At the end of one of my daycare days, I had only my new little one-year-old for (almost) the last hour of the day. I brought up a different selection of toys for her to investigate. I realize now, that none of them were noise-makers. She would pick one toy up at a time and play with it until her curiosity was satisfied then peek into the bucket and bring out one more. She wandered in and out of the living room as I sat on the floor and just observed. It was wonderful.
Yesterday morning, I sat on the couch with a cup of coffee and quietly waited for my daycare day to arrive. No music, no computer, no TV. Just me, a cup of coffee and our cats.

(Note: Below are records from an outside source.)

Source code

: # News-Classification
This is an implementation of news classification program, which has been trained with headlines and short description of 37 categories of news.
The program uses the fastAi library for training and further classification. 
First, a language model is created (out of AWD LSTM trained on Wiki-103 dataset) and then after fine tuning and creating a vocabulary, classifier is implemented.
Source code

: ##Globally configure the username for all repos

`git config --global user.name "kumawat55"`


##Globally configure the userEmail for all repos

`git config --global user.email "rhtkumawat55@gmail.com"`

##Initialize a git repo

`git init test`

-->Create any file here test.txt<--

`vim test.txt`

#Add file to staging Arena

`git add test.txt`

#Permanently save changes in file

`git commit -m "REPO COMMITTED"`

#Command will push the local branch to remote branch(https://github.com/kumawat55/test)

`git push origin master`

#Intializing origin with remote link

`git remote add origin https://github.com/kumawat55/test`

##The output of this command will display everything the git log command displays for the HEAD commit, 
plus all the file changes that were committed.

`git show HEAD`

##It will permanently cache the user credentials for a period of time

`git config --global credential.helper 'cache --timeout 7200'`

I was gazing absent-mindedly at nothing in particular when I glanced over and noticed one of our cats sitting across the room, watching me. I have really never taken the time to appreciate that our cats may be watching us just as much as we watch them. It was a moment that tugged at my heart strings. Oh, to be the subject of a cat's attention for no reason what-so-ever. This is what it feels like to be loved.
I sat still a little longer and that same cat jumped up onto the bookcase with his buddy. Their tails crossed, then flicking back and forth, yet still touching. Always touching. I was mesmerized by this little quiet interplay among our cats who don't speak, yet say so much.
I wanted to sit still in the quiet and just revel in a wordless hour or two. But my day walked in and my quiet bubble burst all over my face and it was gone.
I am aching for something right now. I feel guilty about pretty much everything under the sun. I don't even know what I'm thinking.
I have to find myself, for I am lost. I think I'm going to light a candle and sit quietly in the dark until my day walks in. I may only have a few minutes but I will make the most of them.
May you savor a quiet moment today. Carve out just a little piece of time to be still and see how it feels.